**The problem**.
Show every line of the listing that contains the word "sustainable".

Collected data:

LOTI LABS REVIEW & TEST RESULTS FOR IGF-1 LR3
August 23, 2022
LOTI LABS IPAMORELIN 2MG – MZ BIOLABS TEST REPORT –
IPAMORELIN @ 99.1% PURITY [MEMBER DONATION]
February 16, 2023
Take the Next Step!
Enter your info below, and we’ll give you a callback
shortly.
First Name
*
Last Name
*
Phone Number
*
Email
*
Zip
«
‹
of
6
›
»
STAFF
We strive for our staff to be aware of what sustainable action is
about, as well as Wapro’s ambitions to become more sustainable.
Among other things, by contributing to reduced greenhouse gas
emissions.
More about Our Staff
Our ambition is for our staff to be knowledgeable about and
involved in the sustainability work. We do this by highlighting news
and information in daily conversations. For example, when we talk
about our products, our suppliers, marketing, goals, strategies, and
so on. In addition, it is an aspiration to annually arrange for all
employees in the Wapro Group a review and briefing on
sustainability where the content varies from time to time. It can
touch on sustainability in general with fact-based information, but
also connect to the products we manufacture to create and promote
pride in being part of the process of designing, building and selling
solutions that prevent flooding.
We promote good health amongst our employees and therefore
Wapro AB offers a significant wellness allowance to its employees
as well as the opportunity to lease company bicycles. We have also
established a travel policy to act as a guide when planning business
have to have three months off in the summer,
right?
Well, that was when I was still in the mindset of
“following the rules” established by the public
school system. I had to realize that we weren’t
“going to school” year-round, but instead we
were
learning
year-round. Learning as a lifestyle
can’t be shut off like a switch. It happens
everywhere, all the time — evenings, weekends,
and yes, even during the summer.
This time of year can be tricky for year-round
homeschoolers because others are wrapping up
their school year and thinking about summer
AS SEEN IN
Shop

**Task result**.
We strive for our staff to be aware of what sustainable action is
about, as well as Wapro’s ambitions to become more sustainable.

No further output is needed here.